ECC on TX2

Hi Guys,

I see from the TX2 data sheet that ECC cache supported on both, ARM A57 and Denver cores. Does the SW support this? Do we have ECC error report? We considering space radiation test for TX2 so we need to monitor ECC errors during the test.

Regards,
Dan

hello Berkutok,

you could check ECC is enable or not by below command.
dmesg | grep -i ecc

here’s code for your reference, thanks
$TOP/kernel/t18x/drivers/platform/tegra/mc/mcerr_ecc_t18x.c

Thank you Jerry,

I will do that

Dan

Hi Jerry,

The output from “dmesg | grep -i ecc” below.
I see that DRAM ECC disabled and A57 ECC enables (I assume that this is cache ECC).
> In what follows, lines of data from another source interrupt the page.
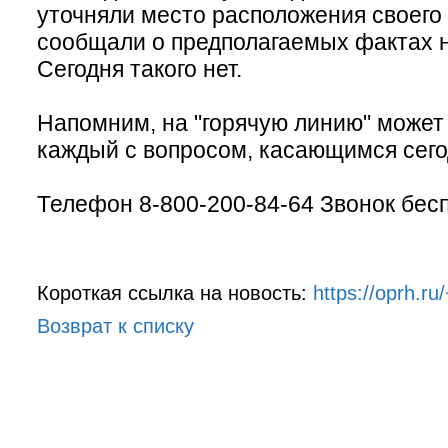
уточняли место расположения своего 
сообщали о предполагаемых фактах 
Сегодня такого нет.
Напомним, на "горячую линию" может
каждый с вопросом, касающимся сег
Телефон 8-800-200-84-64 Звонок бес
Короткая ссылка на новость:
https://oprh.r
Возврат к списку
Can you please advice how to:

  1. Enable DRAM ECC
  2. Enable Denvers Cors ECC

root@tegra-ubuntu:/home/nvidia# dmesg | grep -i ecc
[ 0.447346] ramoops: attached 0x200000@0x100000000, ecc: 0/0
[ 0.897878] dram-ecc: DRAM ECC disabled-MC_ECC_CONTROL:0x0000000c
[ 2.951723] **** A57 ECC: Enabled
[ 12.011804] systemd[1]: systemd 229 running in system mode. (+PAM +AUDIT +SELINUX +IMA +APPARMOR +SMACK +SYSVINIT +UTMP +LIBCRYPTSETUP +GCRYPT +GNUTLS +ACL +XZ -LZ4 +SECCOMP +BLKID +ELFUTILS +KMOD -IDN)
root@tegra-ubuntu:/home/nvidia#


Thank you and best regards,
Dan

hello Berkutok,

Denver cores ECC was enabled by default, please refer to below code snippet to check Denver ECC status, Denver’s L2 control register was same as A57, Denver cpu id is core-1 and core-2.
$TOP/kernel/t18x/drivers/platform/tegra/tegra18_a57_serr.c

cpu = smp_processor_id();
	cpuinfo = &per_cpu(cpu_data, cpu);

	if (MIDR_PARTNUM(cpuinfo->reg_midr) == ARM_CPU_PART_CORTEX_A57) {
		ecc_settings = read_l2ctlr();
		pr_info("**** A57 ECC: %s\n",
			(ecc_settings & A57_L2CTLR_ECC_EN) ? "Enabled" :
			"Disabled");
		core_type = "A57";
	}

	pr_info("%s: on CPU %d a %s Core\n", __func__, cpu, core_type);

i’ll going to check how to enable DRAM ECC for Tx2 and get back to you.
thanks

Thank you Jerry, this is very helpful.
I am waiting for DRAM ECC check.

Dan

hello Berkutok,

DRAM ECC is not support for TX2.
are you able to read Denver ECC status with above method?
thanks

No DRAM ECC? So much for the TX2 being a reliable system. :/ Please reconsider for future “dev” board designs.

Yeah, why would the cache support ECC but the DRAM not?
Traditionally, SRAM has an easier time to hang on to the bits than DRAM…
It makes one wonder: Did they add ECC because they were/are hunting some scary bug?